Answer these questions from the text on Amazon EC2:
1. What is an instance in the AWS Cloud?
2. How long does Amazon EC2 take to obtain and boot new server instances?
3. What links the Availability Zones within a region?
··· Text section ···
In the AWS Cloud, an instance is a virtual server. You can set up and configure the operating system and applications that run on your instance using Amazon EC2. When you sign up for AWS, you can use the AWS Free Tier to get started with Amazon EC2.
Amazon EC2 (Elastic Compute Cloud) is a web service interface that allows businesses to run application programs in the public cloud of Amazon Web Services (AWS). It is intended to make web-scale computing more accessible to developers.
Amazon EC2 cuts the time it takes to obtain and boot new server instances down to minutes, allowing you to quickly scale capacity up and down as your computing needs change. These instances can be launched in one or more geographical locations or regions, and they can be launched in one or more Availability Zones (AZs).
Each region is made up of several AZs in different locations that are linked by low-latency networks in the same region. This interface allows you to launch as many or as few virtual servers as you require, configure security and networking, and manage storage.
Table of Content
- Features of EC2
- EC2 instance types
- How to create an EC2 instance?
··· Collected material ···
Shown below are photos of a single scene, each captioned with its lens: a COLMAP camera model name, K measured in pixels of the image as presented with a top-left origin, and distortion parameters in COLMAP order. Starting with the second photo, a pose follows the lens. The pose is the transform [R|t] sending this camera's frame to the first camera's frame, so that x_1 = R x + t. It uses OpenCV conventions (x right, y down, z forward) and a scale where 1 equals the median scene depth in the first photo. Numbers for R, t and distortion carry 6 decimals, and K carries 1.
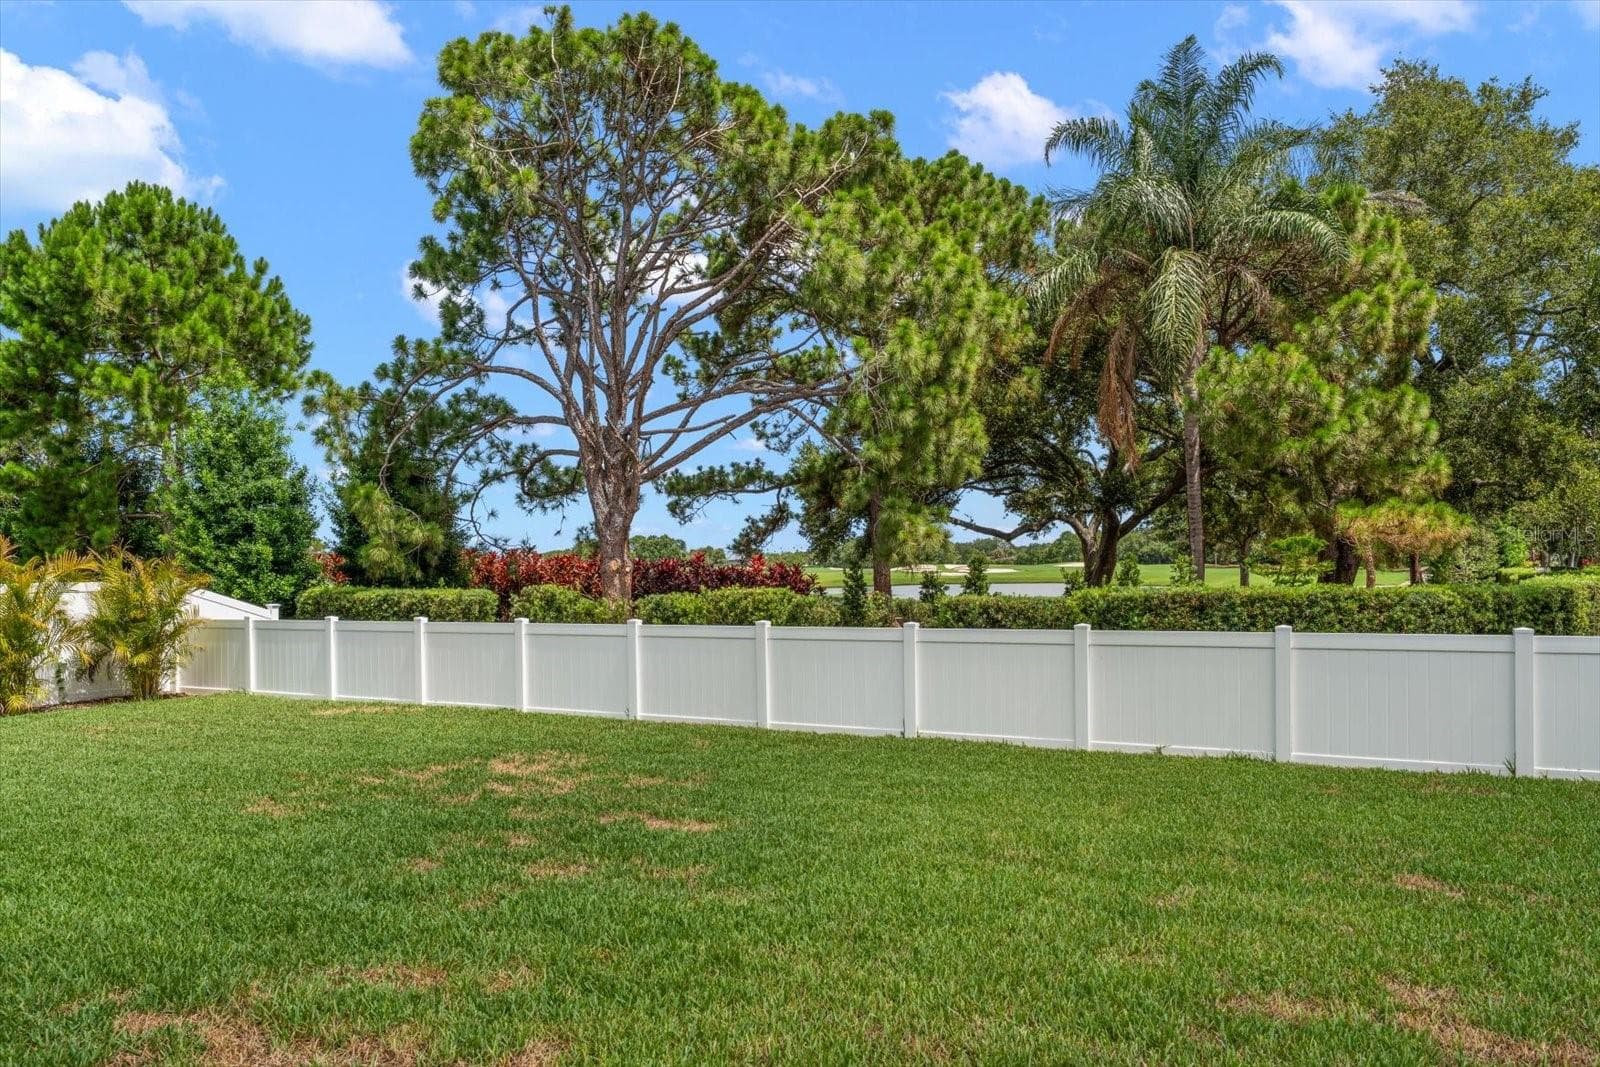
···
### Your solution
1. A virtual server.
2. Minutes.
3. Low-latency networks.